Une fois la notion de langage définie, il est nécessaire de se doter d’un outil qui permette de savoir si les phrases construites avec les mots de l’alphabet sont correctes. C’est le rôle de la grammaire. Le langage naturel possède une grammaire qui permet à la fois de construire des phrases correctes mais aussi de reconnaître si une phrase donnée appartient ou non au langage. Formellement, une grammaire est un quadruplet G = (T, N, S, R) où T est le vocabulaire terminal (c’est-à-dire l’alphabet sur lequel est défini le langage), N est le vocabulaire non terminal (les symboles qui n’apparaissent pas dans les mots générés mais qui sont utilisés lors de la génération), R est un ensemble de règles et S est le symbole de départ ou axiome (point de départ de la génération de mots avec les règles de la grammaire). Ainsi, le langage défini, ou généré, par une grammaire est l’ensemble des mots qui peuvent être obtenus à partir du symbole de départ par application des règles de la grammaire.

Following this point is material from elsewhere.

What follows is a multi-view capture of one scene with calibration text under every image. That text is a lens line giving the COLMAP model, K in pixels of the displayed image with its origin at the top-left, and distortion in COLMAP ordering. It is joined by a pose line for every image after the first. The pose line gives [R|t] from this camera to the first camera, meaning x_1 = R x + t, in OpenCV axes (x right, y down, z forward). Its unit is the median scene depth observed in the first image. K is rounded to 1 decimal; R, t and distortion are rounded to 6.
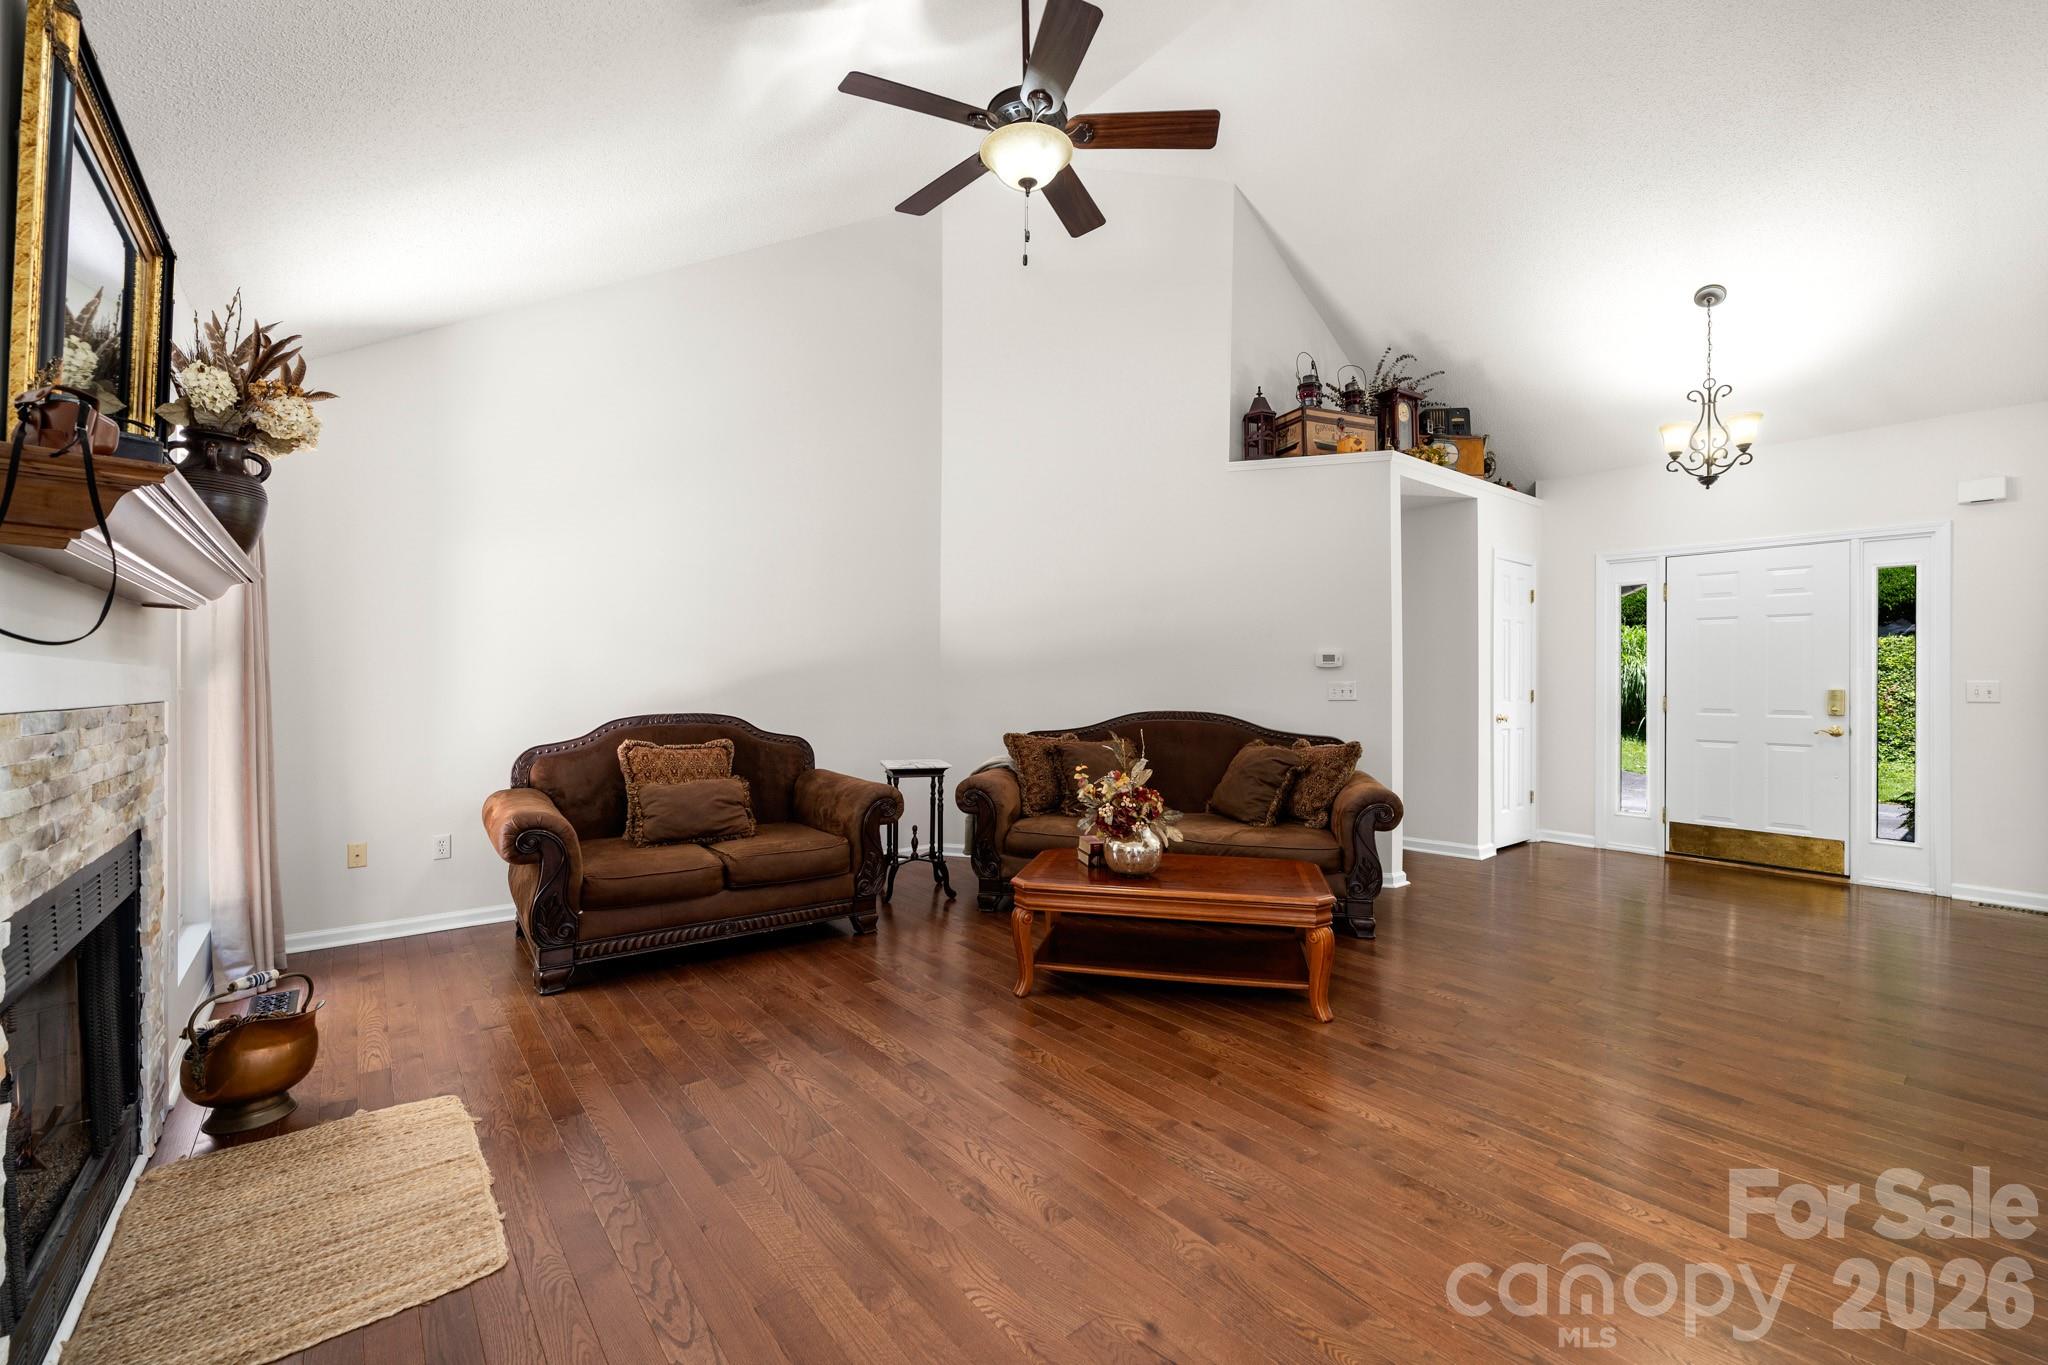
lens RADIAL K [[835.2, 0, 1041.2], [0, 835.2, 674.9], [0, 0, 1]] dist [0.000361, -0.000393]
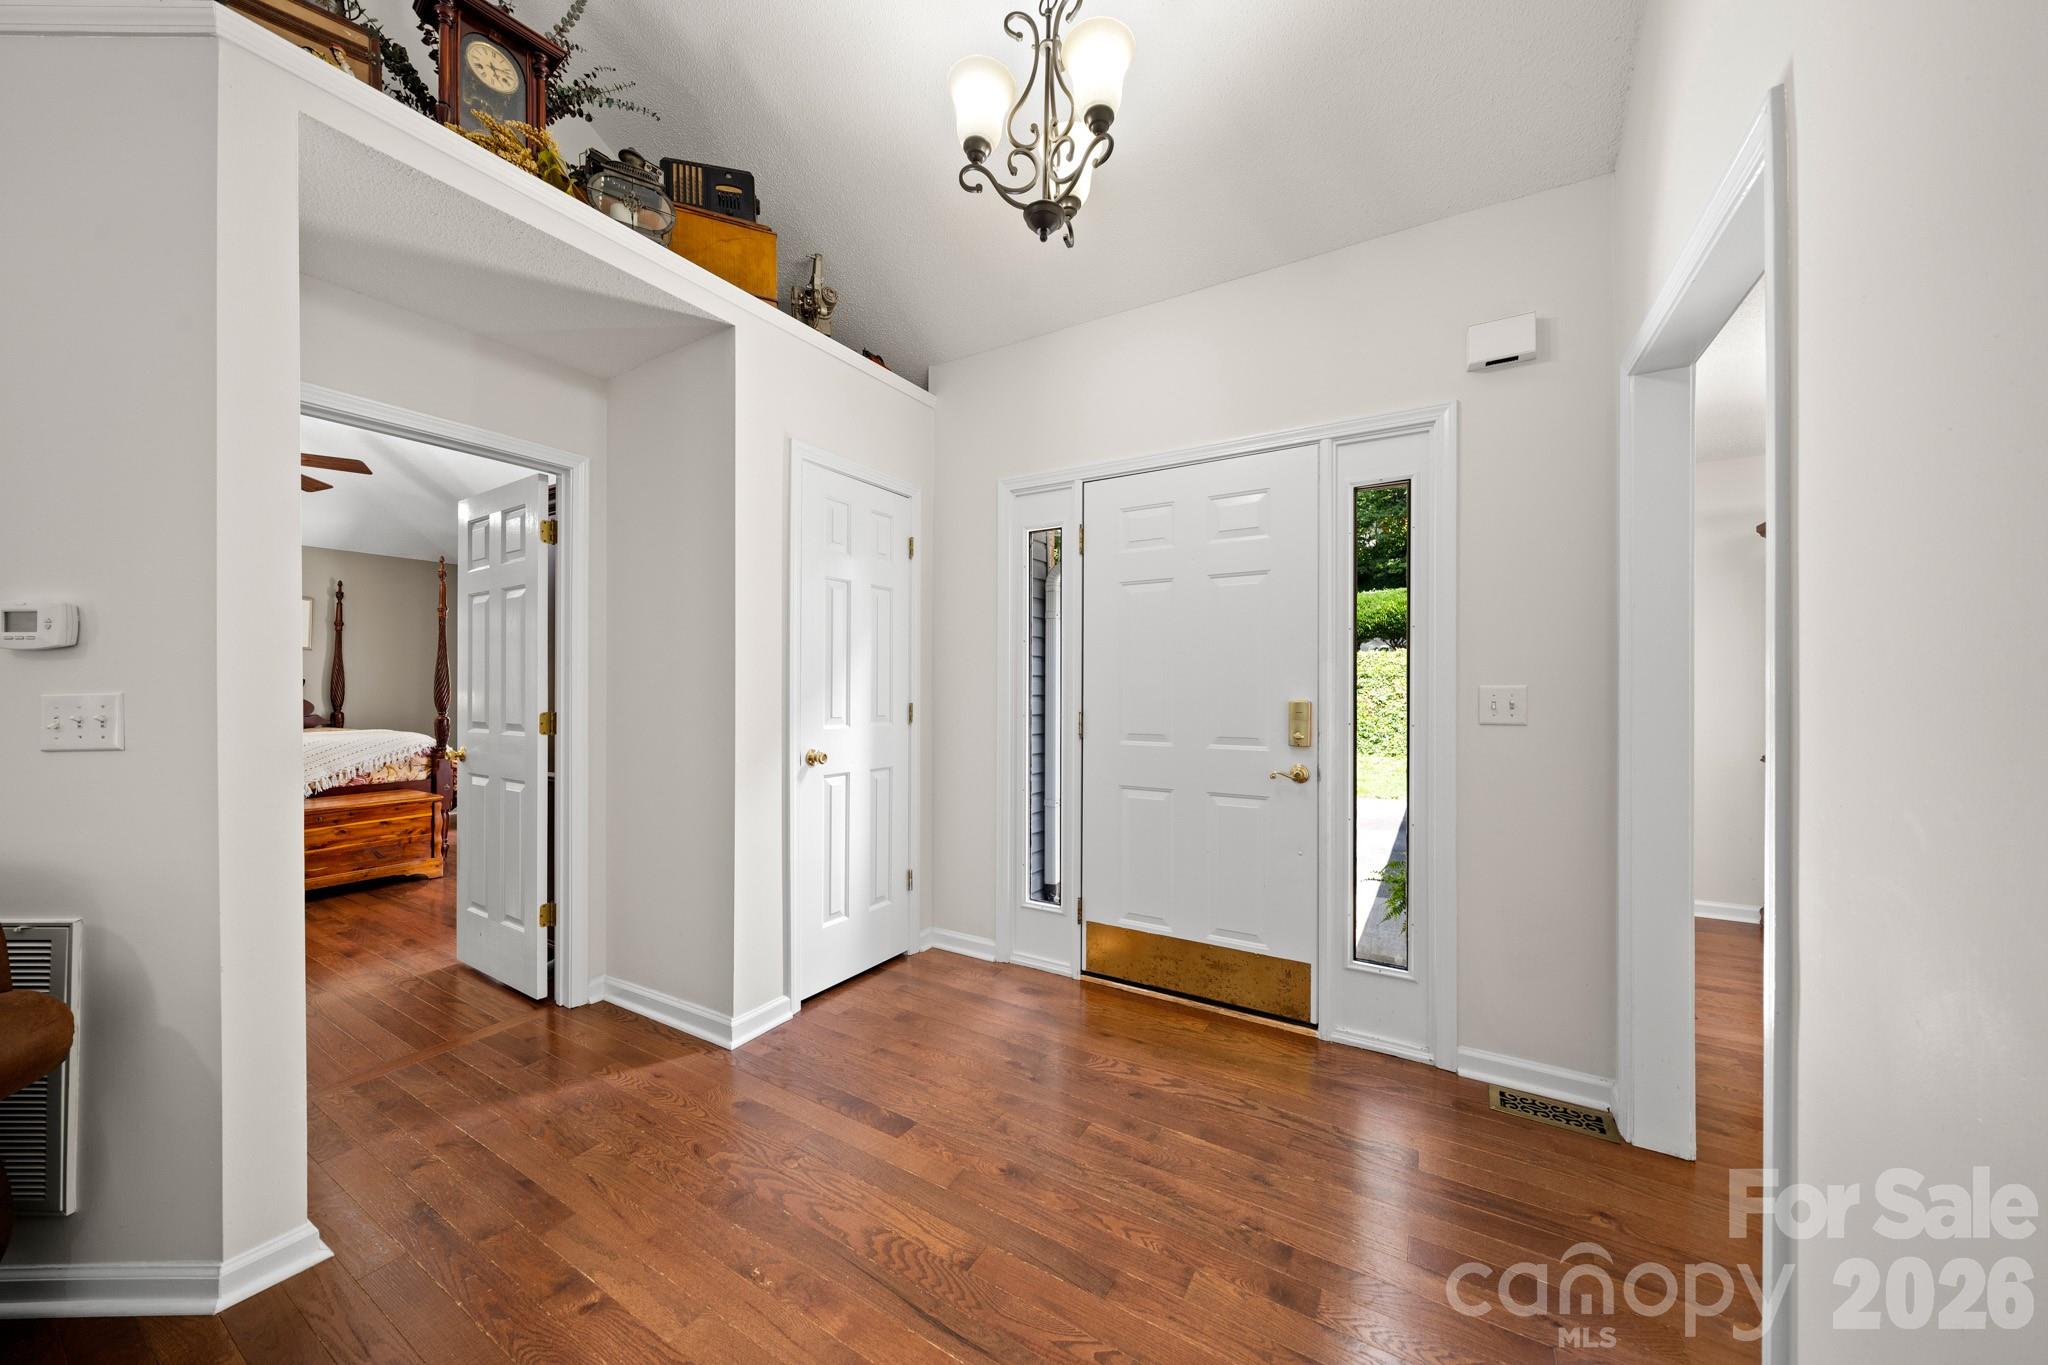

LES DIFFÉRENTES CLASSES DE GRAMMAIRES

L’utilisation de critères plus ou moins restrictifs sur la forme des règles de grammaire aboutit à des classes de grammaires hiérarchisées, ordonnées par inclusion. C’est le linguiste Noam Chomsky qui, en 1957, fournit la première classification des grammaires en distinguant quatre grandes classes. La première est celle des grammaires pour lesquelles on n’impose aucune restriction sur les règles. C’est naturellement la plus grande classe possible de grammaires. Ensuite, on trouve la classe des grammaires sensibles au contexte ou contextuelles, puis celle des grammaires hors-contexte et enfin celle des grammaires régulières. Naturellement, un certain langage est associé à chaque type de grammaire. Ainsi, les grammaires sans restriction de règles génèrent les langages dits « décidables », c’est-à-dire tous les langages qui peuvent être reconnus en temps fini par une machine. A contrario, les langages qui ne peuvent pas être générés par une telle grammaire sont dits « indécidables ».

LES AUTOMATES

Chaque classe de grammaire génère différents types de langages. Il est alors nécessaire de se doter d’un outil qui permette à la machine de reconnaître les langages d’un type de grammaire donné, c’est-à-dire de déterminer si un mot appartient au langage. C’est le rôle des automates. À chaque type de grammaire est alors associé un type d’automate. Les langages réguliers sont reconnus par les automates finis, les langages hors-contexte par des automates à pile et les autres langages par des machines de Turing. On comprend alors pourquoi la machine de Turing est considérée comme le modèle de machine le plus puissant. En effet, tout langage qui ne peut être traité par une machine de Turing ne pourra l’être par aucune autre machine. Un automate est une procédure effective, c’est-à-dire un algorithme, qui permet de déterminer si un mot donné appartient à un langage. L’automate permet ainsi la compilation d’un programme, c’est-à-dire la transformation d’un langage source en langage machine.

À RETENIR

Lorsque nous communiquons ou échangeons des idées, nous utilisons un langage, le langage naturel. Mais lorsque nous souhaitons communiquer avec une machine, il faut créer des langages artificiels et des outils permettant à la machine de comprendre ces langages. C’est l’objet de la théorie des langages. On se donne un alphabet permettant de construire des mots. Ensuite, une grammaire (des règles) permettra de générer différents types de langages. Enfin, des automates associés aux grammaires permettront à la machine de reconnaître les langages.